Problem requirements:
Check every line of the material for the word "sinh". Copy those that have it.

Record excerpts:

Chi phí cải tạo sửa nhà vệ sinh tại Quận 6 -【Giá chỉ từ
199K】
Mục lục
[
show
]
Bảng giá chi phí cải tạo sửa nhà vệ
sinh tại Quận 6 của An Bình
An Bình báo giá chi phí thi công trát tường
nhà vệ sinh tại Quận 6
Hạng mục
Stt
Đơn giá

==

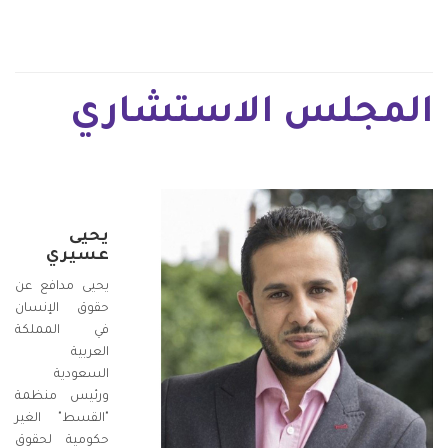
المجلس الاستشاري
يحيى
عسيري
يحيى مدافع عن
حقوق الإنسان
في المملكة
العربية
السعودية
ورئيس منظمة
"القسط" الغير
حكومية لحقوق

---

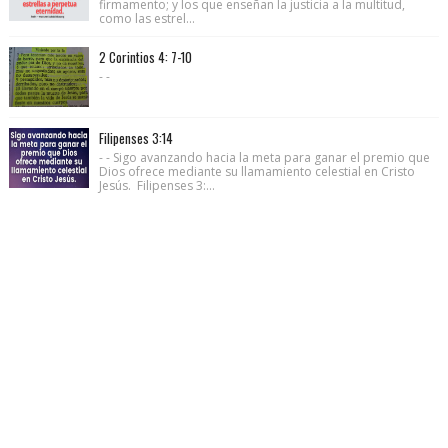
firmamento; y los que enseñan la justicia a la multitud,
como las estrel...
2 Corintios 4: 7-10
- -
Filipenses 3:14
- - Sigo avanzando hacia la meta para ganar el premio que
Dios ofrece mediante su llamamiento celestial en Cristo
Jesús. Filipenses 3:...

Exercise solution:
Chi phí cải tạo sửa nhà vệ sinh tại Quận 6 -【Giá chỉ từ
sinh tại Quận 6 của An Bình
nhà vệ sinh tại Quận 6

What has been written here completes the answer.